Nel frattempo, mentre ero perso a pensare a lei, si svegliò. Un sorriso comparve sul suo volto e mi sussurrò un buongiorno. Dischiusi le labbra e le presi il viso fra le mani, portando le labbra sulle sue e chiudendo gli occhi mentre la baciavo dolcemente, muovendo le labbra sulle sue. Sussultò per la sorpresa e si lasciò andare, ricambiandomi il bacio e stringendosi a me. La strinsi a me, come vorressi proteggerla dal mondo, tanto confuso e pericoloso dove non posso lasciare una margherita come lei, ho paura che venga calpestata.
E il nostro rapporto è sempre stato così, un continuo proteggerci l'un l'altro tra abbracci e sospiri, sorrisi che ti tolgono il fiato e 

 altri che te lo concedono, sorrisi che gusti nel guardarli, sorrisi che ti regalano un sorriso.
Perché la maggior parte delle volte i sorrisi nascono solo grazie ad altrettanti.
E fu così che si sveglio, con un sorriso che illuminò anche il mio quando i nostro occhi si incrociarono. Ci sussurrammo un flebile buongiorno guardandoci e poco dopo, socchiudemmo gli occhi tagliando la distanza fra le nostre labbra, così da farle unire come fossero state per rimanere così per sempre.

Giulia pov
Una delle prime cose che ti insegnano quando inizi a studiare le cellule, a scienze, è che si riproducono sempre.
La cosa che ti spiegano più avanti, che ti dicono solo se sei intelligente, è che alcune cellule quando sono morte, rimangono morte. Ne sono un'esempio quelle del cervello, quelle degli occhi.
Ma vi rendete conto? Per la morte di qualche cellula, una persona potrebbe perdere la vista. 

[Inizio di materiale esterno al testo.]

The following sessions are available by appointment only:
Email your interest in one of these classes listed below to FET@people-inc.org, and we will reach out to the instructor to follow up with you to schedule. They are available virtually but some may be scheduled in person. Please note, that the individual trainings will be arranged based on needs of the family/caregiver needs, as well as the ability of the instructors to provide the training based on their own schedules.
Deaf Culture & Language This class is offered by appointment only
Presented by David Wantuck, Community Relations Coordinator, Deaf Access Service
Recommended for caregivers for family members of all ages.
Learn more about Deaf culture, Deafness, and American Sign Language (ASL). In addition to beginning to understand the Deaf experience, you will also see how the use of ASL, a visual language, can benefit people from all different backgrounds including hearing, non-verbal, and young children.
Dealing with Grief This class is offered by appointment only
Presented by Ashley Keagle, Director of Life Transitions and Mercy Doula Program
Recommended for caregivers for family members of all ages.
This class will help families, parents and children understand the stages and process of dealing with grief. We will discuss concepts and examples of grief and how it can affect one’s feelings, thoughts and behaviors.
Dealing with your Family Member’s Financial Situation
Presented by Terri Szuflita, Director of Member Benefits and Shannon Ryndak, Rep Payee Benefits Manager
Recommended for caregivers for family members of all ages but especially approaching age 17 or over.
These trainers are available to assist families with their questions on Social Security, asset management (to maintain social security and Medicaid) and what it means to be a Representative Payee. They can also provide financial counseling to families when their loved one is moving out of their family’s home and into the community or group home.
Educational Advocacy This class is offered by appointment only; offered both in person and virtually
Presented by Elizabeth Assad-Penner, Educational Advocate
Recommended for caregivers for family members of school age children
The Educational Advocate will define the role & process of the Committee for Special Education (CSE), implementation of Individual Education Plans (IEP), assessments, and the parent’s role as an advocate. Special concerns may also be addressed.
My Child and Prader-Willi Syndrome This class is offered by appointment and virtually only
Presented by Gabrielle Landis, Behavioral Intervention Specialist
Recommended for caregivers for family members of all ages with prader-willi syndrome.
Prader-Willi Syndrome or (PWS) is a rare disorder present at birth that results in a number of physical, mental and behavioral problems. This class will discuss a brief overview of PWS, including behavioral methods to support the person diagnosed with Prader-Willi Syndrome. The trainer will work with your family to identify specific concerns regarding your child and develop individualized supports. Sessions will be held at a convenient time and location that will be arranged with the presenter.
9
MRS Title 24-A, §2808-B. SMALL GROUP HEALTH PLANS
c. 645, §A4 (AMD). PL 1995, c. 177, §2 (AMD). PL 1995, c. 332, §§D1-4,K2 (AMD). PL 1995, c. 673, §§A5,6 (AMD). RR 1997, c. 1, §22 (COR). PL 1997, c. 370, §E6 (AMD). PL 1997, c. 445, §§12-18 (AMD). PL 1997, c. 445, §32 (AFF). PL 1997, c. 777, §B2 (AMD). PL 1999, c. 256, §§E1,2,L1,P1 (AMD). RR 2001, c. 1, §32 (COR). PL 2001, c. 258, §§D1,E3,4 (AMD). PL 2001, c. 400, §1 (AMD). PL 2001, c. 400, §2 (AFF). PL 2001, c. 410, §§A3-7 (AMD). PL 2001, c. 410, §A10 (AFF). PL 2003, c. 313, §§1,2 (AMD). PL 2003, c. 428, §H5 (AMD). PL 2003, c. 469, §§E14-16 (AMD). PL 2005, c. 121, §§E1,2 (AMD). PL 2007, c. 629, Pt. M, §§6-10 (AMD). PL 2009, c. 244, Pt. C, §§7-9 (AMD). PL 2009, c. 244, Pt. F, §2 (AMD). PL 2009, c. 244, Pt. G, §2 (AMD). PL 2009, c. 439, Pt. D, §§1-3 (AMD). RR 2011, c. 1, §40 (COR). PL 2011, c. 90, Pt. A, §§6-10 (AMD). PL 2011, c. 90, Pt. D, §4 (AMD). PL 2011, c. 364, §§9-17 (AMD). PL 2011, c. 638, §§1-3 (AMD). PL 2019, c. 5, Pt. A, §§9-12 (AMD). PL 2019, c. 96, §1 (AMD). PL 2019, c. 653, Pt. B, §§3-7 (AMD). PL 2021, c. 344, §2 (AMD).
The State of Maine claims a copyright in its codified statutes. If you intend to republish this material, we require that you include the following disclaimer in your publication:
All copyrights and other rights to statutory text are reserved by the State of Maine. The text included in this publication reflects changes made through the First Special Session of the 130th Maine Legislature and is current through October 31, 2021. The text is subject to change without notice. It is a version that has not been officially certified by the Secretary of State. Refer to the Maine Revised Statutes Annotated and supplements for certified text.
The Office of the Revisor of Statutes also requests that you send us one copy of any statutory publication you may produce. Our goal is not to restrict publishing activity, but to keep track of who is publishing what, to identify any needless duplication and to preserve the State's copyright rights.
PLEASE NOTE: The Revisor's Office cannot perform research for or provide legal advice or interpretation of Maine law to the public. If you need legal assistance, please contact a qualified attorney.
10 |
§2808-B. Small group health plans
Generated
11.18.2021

Ci insegnano che sono le cose piccole quelle più importanti, ma quanti si accontentano di una fetta e non vogliono tutta la torta? 
Se le cellule sono davvero la parte più importante dell'organismo, com è possibile che una cosa così insignificante se muore possa farci perdere tanto?
Ho sentito dire che perdere la vista non è abbastanza grave, che essere muti, che perdere la memoria sia peggio. 
E io dico invece, cosa ci può essere di peggio che non poter vedere ciò che ci circonda? E se non vediamo ciò che ci circonda, come possiamo innamorarci?